DBMS (Database Management System): Software that manages the storage, retrieval, and manipulation of data in a database, enforcing rules for data integrity, security, and concurrent access.
DuckDB: An open-source, embedded, column-oriented analytical database designed for OLAP workloads. It runs in-process with no server and integrates with Python.
Embedded Database: A database that runs within the application process rather than as a separate server, requiring no network configuration or administration. SQLite and DuckDB are embedded databases.
Localhost: A hostname that refers to the current computer. When a program starts a local web server (like duckdb -ui), localhost in the URL means the browser is connecting to a process on your own machine, not to a remote server on the internet.
OLAP (Online Analytical Processing): A database workload pattern focused on complex queries that scan and aggregate large volumes of data to support analysis and decision-making.
OLTP (Online Transaction Processing): A database workload pattern focused on processing many small, fast transactions like inserts, updates, and point lookups that keep day-to-day business operations running.

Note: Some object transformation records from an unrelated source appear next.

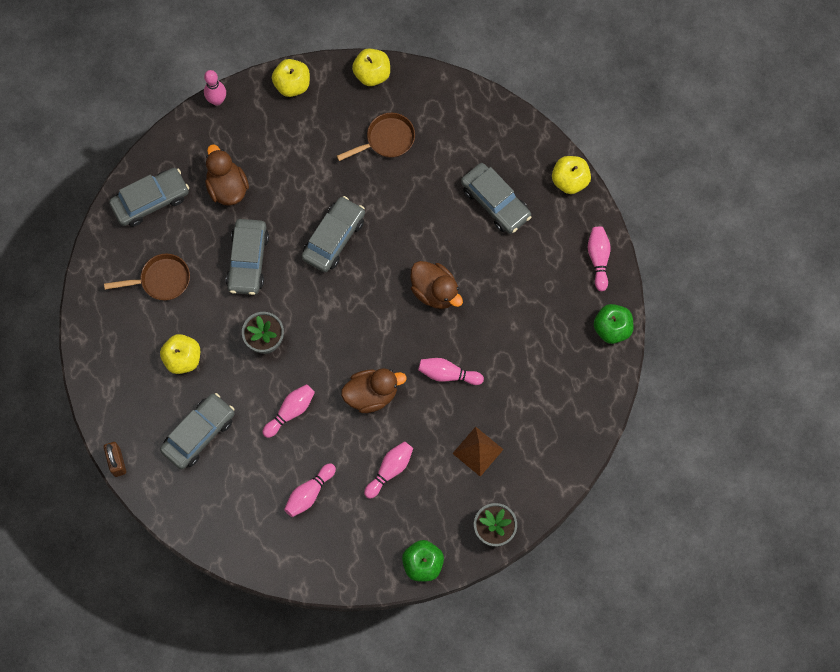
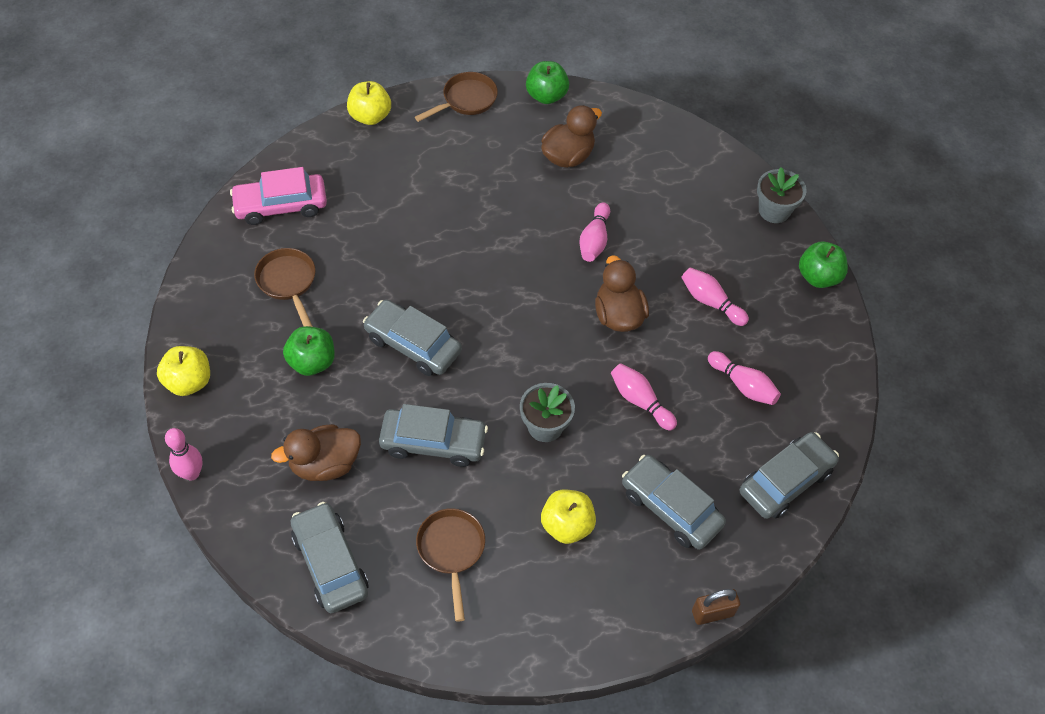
camera: 90 degrees left, 15 degrees down
(314, 167) = (312, 362): none -> green apple
(372, 74) = (194, 293): yellow apple -> none
(435, 291) = (492, 246): brown duck -> brown duck (568, 156)
(464, 123) = (281, 205): none -> pink car
(477, 451) = (685, 219): brown pyramid -> none
(495, 202) = (387, 183): grey car -> grey car (786, 481)
(598, 259) = (466, 100): pink bowling pin -> brown pan

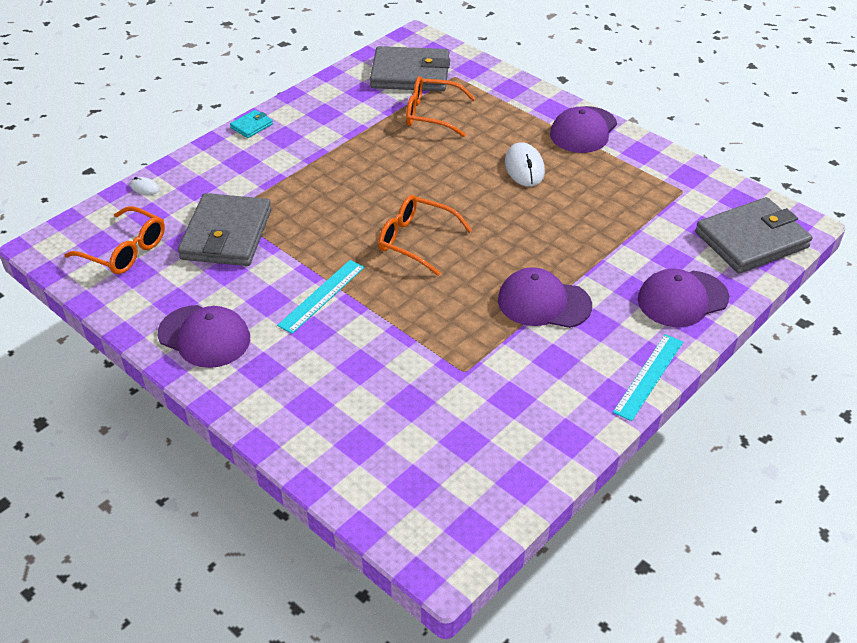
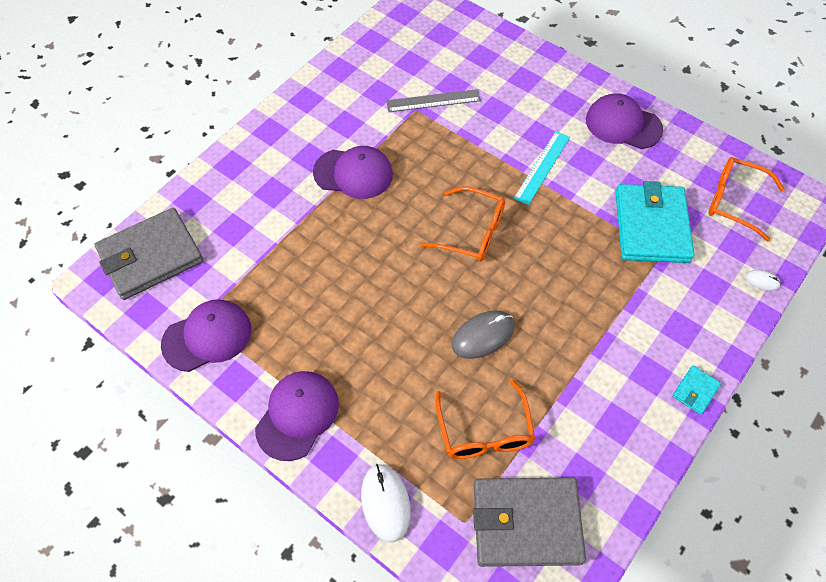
camera: 175 degrees right, 15 degrees up
(226, 234) = (651, 226): grey wallet -> turquoise wallet
(421, 166) = (483, 335): none -> grey mouse
(431, 114) = (484, 432): orange glasses -> orange glasses turned 75 degrees clockwise
(439, 382) = (433, 101): none -> grey ruler
(524, 167) = (369, 342): white mouse -> white mouse (385, 503)
(648, 376) = (276, 115): turquoise ruler -> none
(682, 299) = (234, 185): purple cap -> purple cap (207, 337)

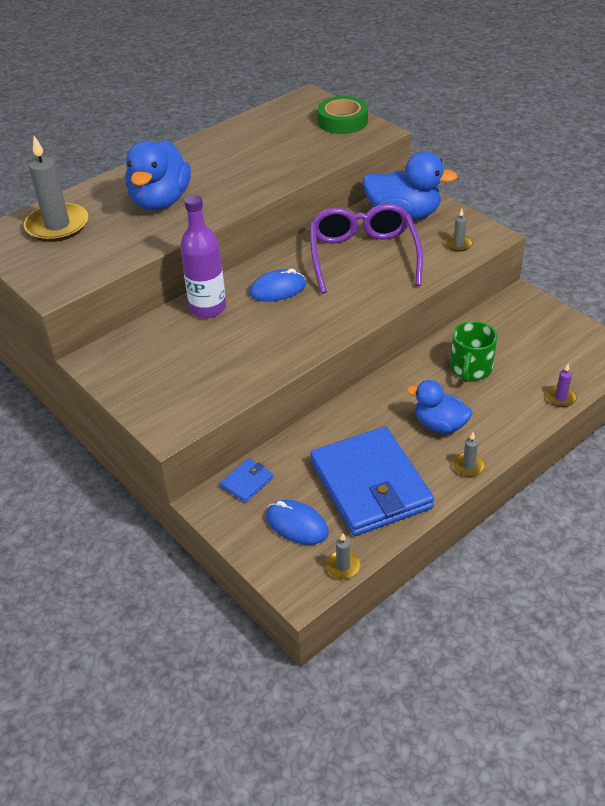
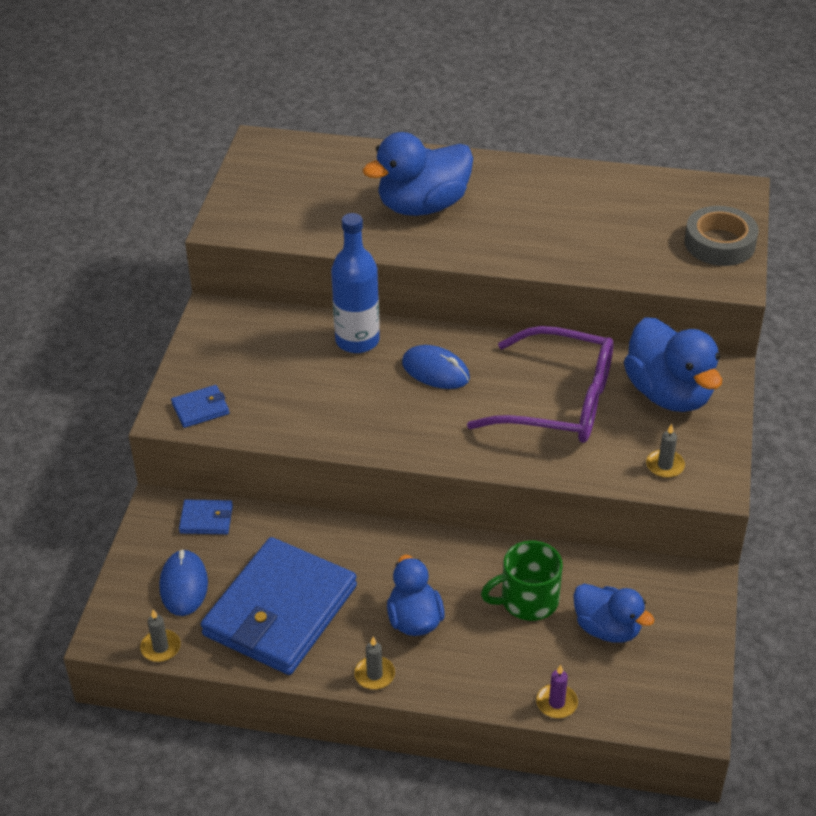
camera: 50 degrees right, 0 degrees up
(57, 226) = (315, 169): grey candle -> none
(180, 411) = (200, 409): none -> blue wallet
(208, 308) = (357, 340): purple bottle -> blue bottle
(342, 121) = (719, 243): green tape -> grey tape
(363, 256) = (559, 402): purple glasses -> purple glasses turned 60 degrees clockwise
(522, 349) = (607, 628): none -> blue duck

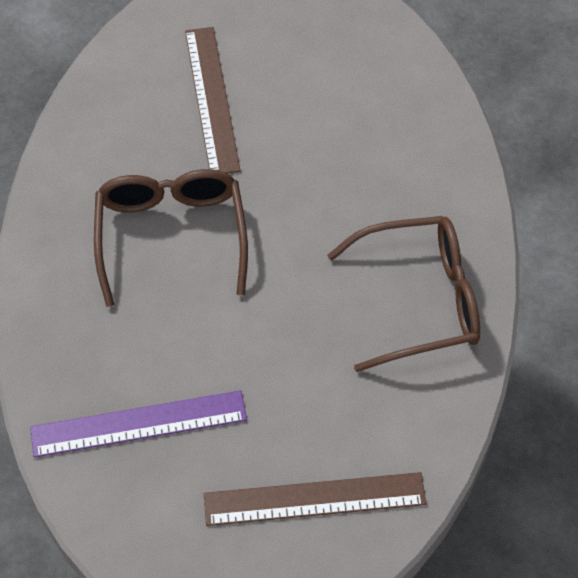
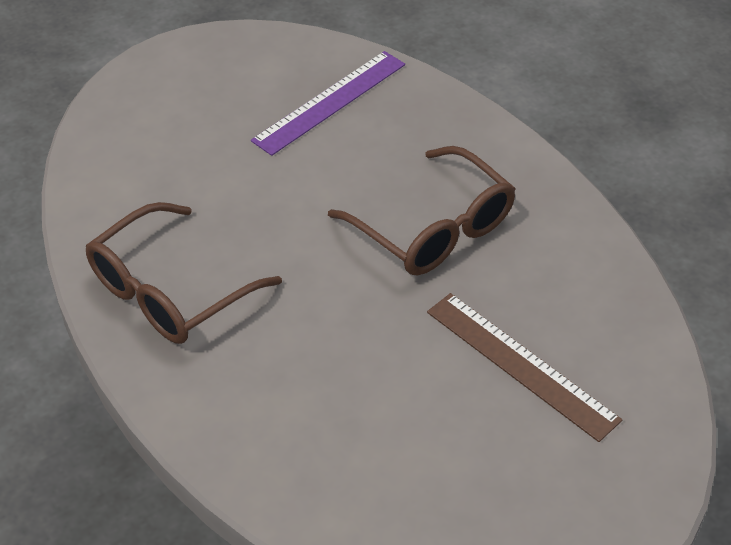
camera: 145 degrees right, 10 degrees down
(314, 499) = (159, 122): brown ruler -> none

Port: A number that identifies a specific process or service on a computer. When multiple programs run on the same machine, each listens on a different port (e.g., :4213 for DuckDB, :5432 for PostgreSQL) so they don’t interfere with each other.
Row-Oriented Storage: A database storage format that keeps all values from the same row together on disk, optimizing transactional queries that retrieve or modify complete records.
Server Database: A database that runs as a separate process (often on a dedicated machine), accepting connections from multiple clients over a network. PostgreSQL, MySQL, and SQL Server are server databases.
SQL (Structured Query Language): The standard language for interacting with relational databases, used to query, manipulate, and define data and database structures. First standardized in 1986 and continuously updated since.
Tidy Data: A data organization principle where each row represents one observation, each column represents one variable, and each cell contains a single value. Applies to both database tables and spreadsheets.
Vectorized Execution: A query processing technique that operates on batches of values (vectors) rather than one row at a time, enabling modern CPUs to process data more efficiently through hardware-level optimizations.